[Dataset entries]
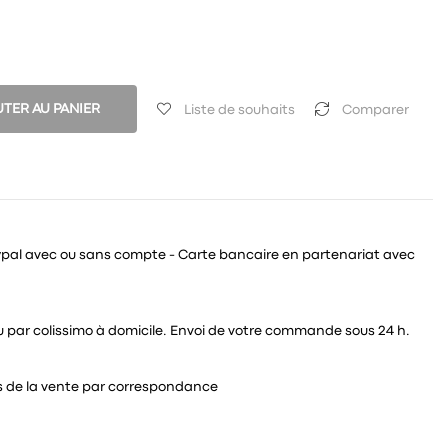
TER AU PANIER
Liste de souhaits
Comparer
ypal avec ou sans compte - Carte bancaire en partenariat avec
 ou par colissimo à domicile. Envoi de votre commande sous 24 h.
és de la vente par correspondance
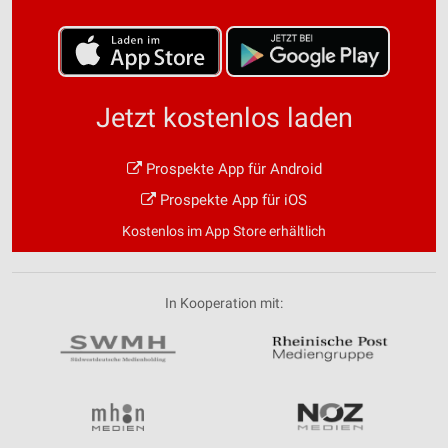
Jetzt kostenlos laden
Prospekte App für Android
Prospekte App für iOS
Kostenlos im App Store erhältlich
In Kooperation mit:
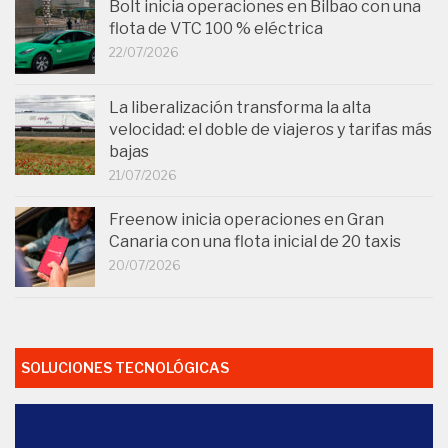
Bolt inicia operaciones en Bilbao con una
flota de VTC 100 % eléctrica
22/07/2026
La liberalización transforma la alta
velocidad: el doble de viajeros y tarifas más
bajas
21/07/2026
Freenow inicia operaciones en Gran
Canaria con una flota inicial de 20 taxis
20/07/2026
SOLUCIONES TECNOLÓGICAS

* * *

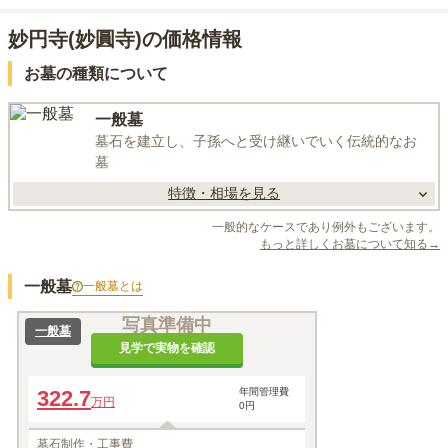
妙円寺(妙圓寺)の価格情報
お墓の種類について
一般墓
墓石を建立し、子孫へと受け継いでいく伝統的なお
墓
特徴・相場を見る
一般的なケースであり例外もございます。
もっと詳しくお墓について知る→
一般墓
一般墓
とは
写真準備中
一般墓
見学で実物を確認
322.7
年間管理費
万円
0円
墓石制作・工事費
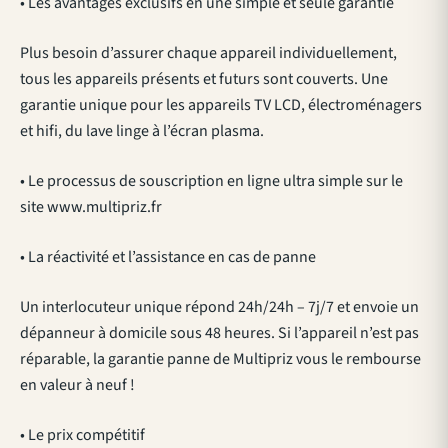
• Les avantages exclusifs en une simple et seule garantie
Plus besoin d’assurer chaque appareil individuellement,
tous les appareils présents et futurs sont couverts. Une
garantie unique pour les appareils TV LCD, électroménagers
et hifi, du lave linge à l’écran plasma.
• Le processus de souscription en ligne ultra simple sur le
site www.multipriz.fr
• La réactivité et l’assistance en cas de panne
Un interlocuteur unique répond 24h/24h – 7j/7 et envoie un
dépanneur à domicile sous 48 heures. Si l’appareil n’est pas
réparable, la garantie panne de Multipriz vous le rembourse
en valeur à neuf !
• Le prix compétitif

§ **Problem statement**
From the records above, output only the lines starting at the one containing "TER AU PANIER" and ending at the one containing "SOLUCIONES TECNOLÓGICAS", word for word. Pictures stay out.

§ **Response to this task**
TER AU PANIER
Liste de souhaits
Comparer
ypal avec ou sans compte - Carte bancaire en partenariat avec
 ou par colissimo à domicile. Envoi de votre commande sous 24 h.
és de la vente par correspondance
Jetzt kostenlos laden
Prospekte App für Android
Prospekte App für iOS
Kostenlos im App Store erhältlich
In Kooperation mit:
Bolt inicia operaciones en Bilbao con una
flota de VTC 100 % eléctrica
22/07/2026
La liberalización transforma la alta
velocidad: el doble de viajeros y tarifas más
bajas
21/07/2026
Freenow inicia operaciones en Gran
Canaria con una flota inicial de 20 taxis
20/07/2026
SOLUCIONES TECNOLÓGICAS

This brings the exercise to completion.